What the task asks ▸ Pictures do not belong in the copy; quote every entry below exactly.

┌─ Data for review

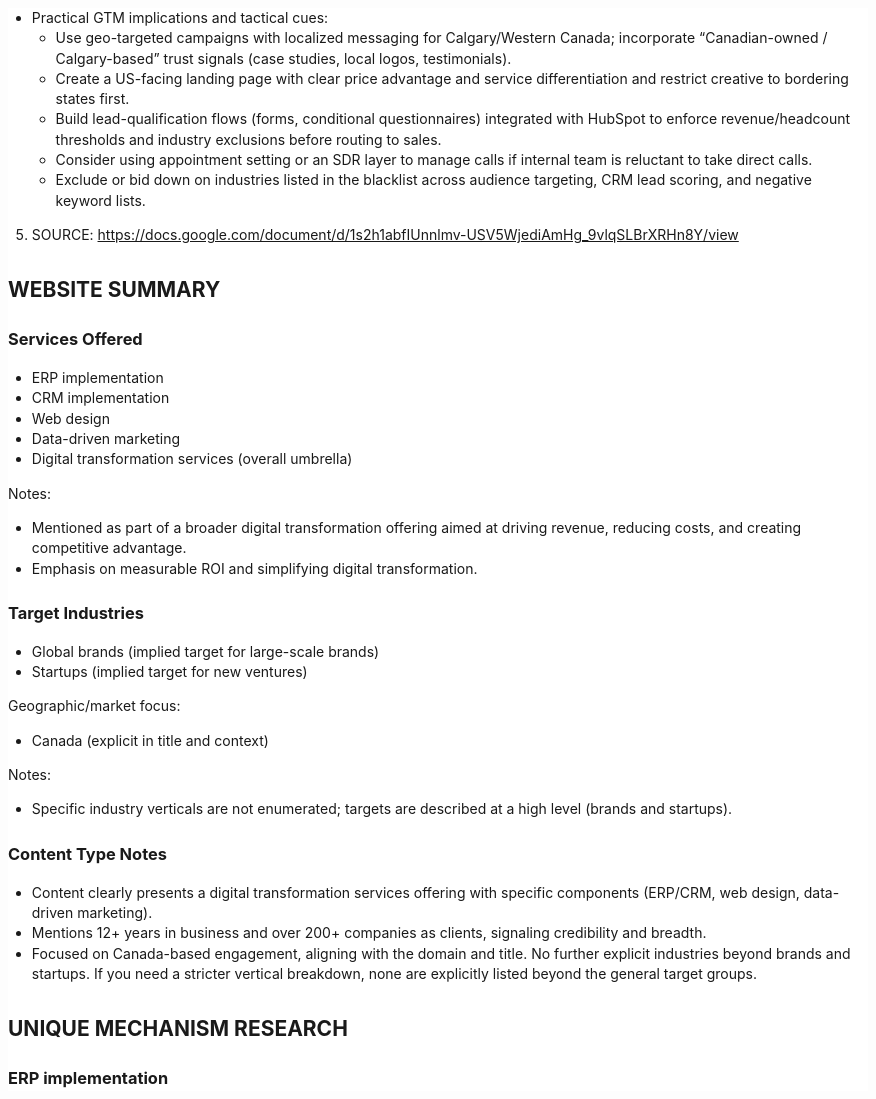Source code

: - Practical GTM implications and tactical cues:
  - Use geo-targeted campaigns with localized messaging for Calgary/Western Canada; incorporate “Canadian-owned / Calgary-based” trust signals (case studies, local logos, testimonials).
  - Create a US-facing landing page with clear price advantage and service differentiation and restrict creative to bordering states first.
  - Build lead-qualification flows (forms, conditional questionnaires) integrated with HubSpot to enforce revenue/headcount thresholds and industry exclusions before routing to sales.
  - Consider using appointment setting or an SDR layer to manage calls if internal team is reluctant to take direct calls.
  - Exclude or bid down on industries listed in the blacklist across audience targeting, CRM lead scoring, and negative keyword lists.

5. SOURCE: https://docs.google.com/document/d/1s2h1abfIUnnlmv-USV5WjediAmHg_9vlqSLBrXRHn8Y/view


## WEBSITE SUMMARY

### Services Offered
- ERP implementation
- CRM implementation
- Web design
- Data-driven marketing
- Digital transformation services (overall umbrella)

Notes:
- Mentioned as part of a broader digital transformation offering aimed at driving revenue, reducing costs, and creating competitive advantage.
- Emphasis on measurable ROI and simplifying digital transformation.

### Target Industries
- Global brands (implied target for large-scale brands)
- Startups (implied target for new ventures)

Geographic/market focus:
- Canada (explicit in title and context)

Notes:
- Specific industry verticals are not enumerated; targets are described at a high level (brands and startups).

### Content Type Notes
- Content clearly presents a digital transformation services offering with specific components (ERP/CRM, web design, data-driven marketing).
- Mentions 12+ years in business and over 200+ companies as clients, signaling credibility and breadth.
- Focused on Canada-based engagement, aligning with the domain and title. No further explicit industries beyond brands and startups. If you need a stricter vertical breakdown, none are explicitly listed beyond the general target groups.

## UNIQUE MECHANISM RESEARCH

### ERP implementation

└─

Task response ▸
Source code

: - Practical GTM implications and tactical cues:
  - Use geo-targeted campaigns with localized messaging for Calgary/Western Canada; incorporate “Canadian-owned / Calgary-based” trust signals (case studies, local logos, testimonials).
  - Create a US-facing landing page with clear price advantage and service differentiation and restrict creative to bordering states first.
  - Build lead-qualification flows (forms, conditional questionnaires) integrated with HubSpot to enforce revenue/headcount thresholds and industry exclusions before routing to sales.
  - Consider using appointment setting or an SDR layer to manage calls if internal team is reluctant to take direct calls.
  - Exclude or bid down on industries listed in the blacklist across audience targeting, CRM lead scoring, and negative keyword lists.

5. SOURCE: https://docs.google.com/document/d/1s2h1abfIUnnlmv-USV5WjediAmHg_9vlqSLBrXRHn8Y/view


## WEBSITE SUMMARY

### Services Offered
- ERP implementation
- CRM implementation
- Web design
- Data-driven marketing
- Digital transformation services (overall umbrella)

Notes:
- Mentioned as part of a broader digital transformation offering aimed at driving revenue, reducing costs, and creating competitive advantage.
- Emphasis on measurable ROI and simplifying digital transformation.

### Target Industries
- Global brands (implied target for large-scale brands)
- Startups (implied target for new ventures)

Geographic/market focus:
- Canada (explicit in title and context)

Notes:
- Specific industry verticals are not enumerated; targets are described at a high level (brands and startups).

### Content Type Notes
- Content clearly presents a digital transformation services offering with specific components (ERP/CRM, web design, data-driven marketing).
- Mentions 12+ years in business and over 200+ companies as clients, signaling credibility and breadth.
- Focused on Canada-based engagement, aligning with the domain and title. No further explicit industries beyond brands and startups. If you need a stricter vertical breakdown, none are explicitly listed beyond the general target groups.

## UNIQUE MECHANISM RESEARCH

### ERP implementation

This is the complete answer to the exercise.